Overstretched Lower Segment (Bandl’s Ring)

This rather rare and curious condition can create problems in the delivery of the baby during CS (Fig. 34.21). Due to extended labor and prolonged drainage of liquor amnii, the upper segment of the uterus retracts and thickens, leading to overstretching of the lower segment. This differential thickness is pronounced at the junction known as Bandl’s ring. This narrowing leads to holding of fetal parts above it at the time of delivery. A forcible delivery through this ring may produce trauma to the uterus. It is vital that either the ring is reduced by giving uterine relaxants like nitroglycerin, or the ring is deliberately cut at its anterior part for a safe delivery. Hence a lower segment vertical incision on the uterus extending and cutting through the ring is the most appropriate method of delivery during CS.

Fig. 34.21
figure 21

Bandl’s Ring

Conclusion/Summary

The rates of cesarean sections are on the rise. The delivery of the fetus at Cesarean section can be testing, and in approximately 10% of cesarean sections, the operator encounters difficulty in the delivery of the fetus. The rising rates of primary cesarean sections have contributed to a large number of repeat cesarean section. These repeat C sections, along with preterm, elective & late intra-partum C sections lead to higher possibility of difficult fetal extraction

  • Access to abdominal cavity has to be planned ahead in consultation with the patient.

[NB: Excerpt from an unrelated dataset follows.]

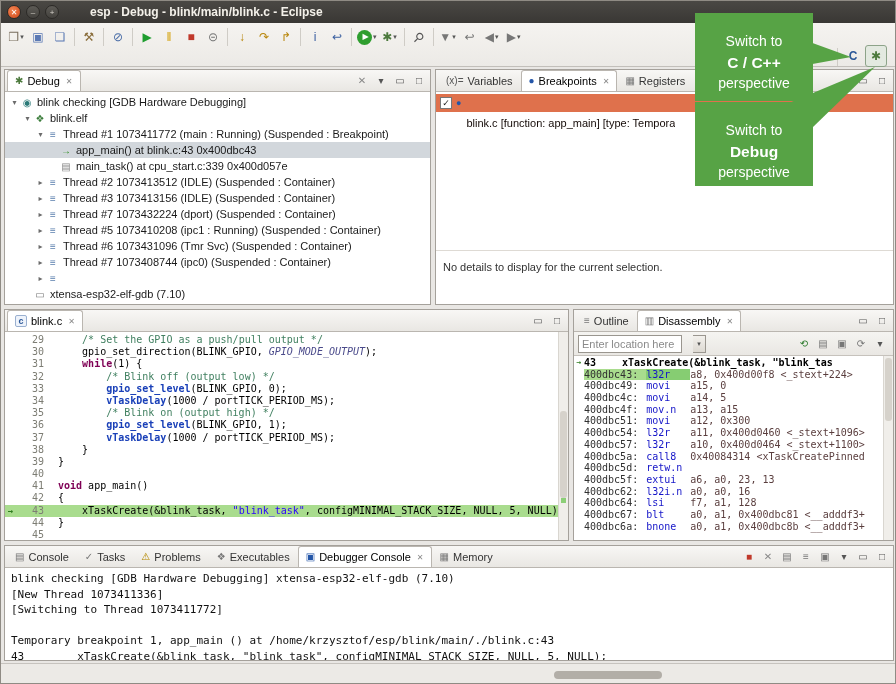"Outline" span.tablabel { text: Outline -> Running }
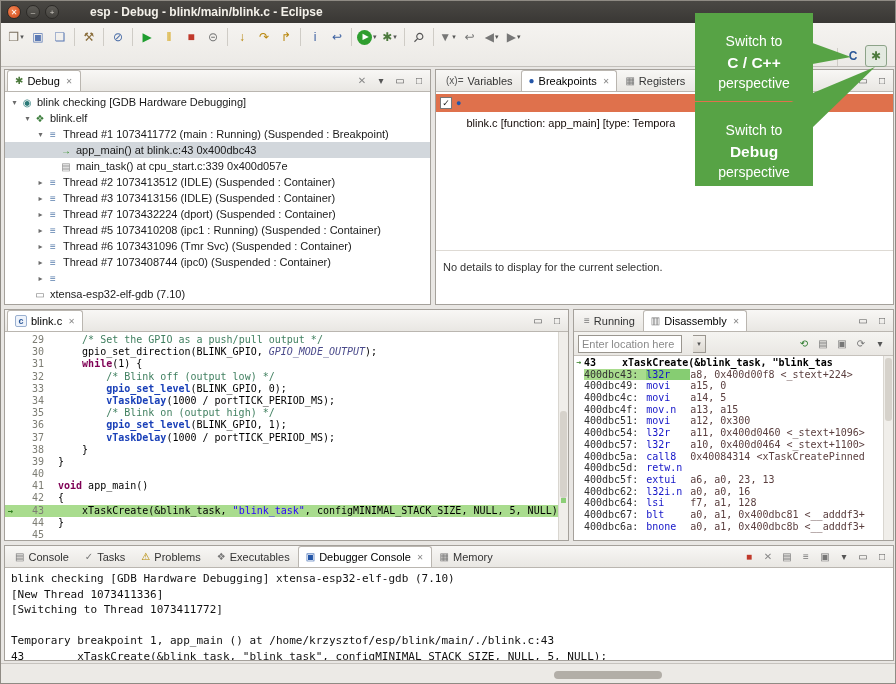"400dbc46:" div.dl { html: none -> <div><span></span><span>400dbc46:</span><span>s32i</span><span>a8, a1, 0</span></div> }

  • An inaccessible lower segment is not an end of the world situation. Upper segment C section can be a valid option & should be seriously considered, if serious harm is anticipated in accessing the lower segment.

  • Floating head should be allowed to descend by letting the liquor drain and let the uterus contract by using oxytocin. A delivery by pulling at & delivery of the foot first, or use of vacuum/forceps will help.

  • Deeply engaged head: A semi-lithotomy position, reverse breech extraction, use of I/V nitroglycerine, and use of disengaging devices are safer options.

  • Obese women: A horizontal incision above the panniculus, at times going supra-umbilical will facilitate the smooth delivery. A fundal delivery of the baby may be considered.

  • In cases of anterior placenta previa a detailed mapping of its margins will help decide the side where the membranes may be accessed with minimal separation of placenta & avoid incising the placenta.

  • An emphasis on training the resident doctors for intra-partum C sections will increase their confidence and efficiency.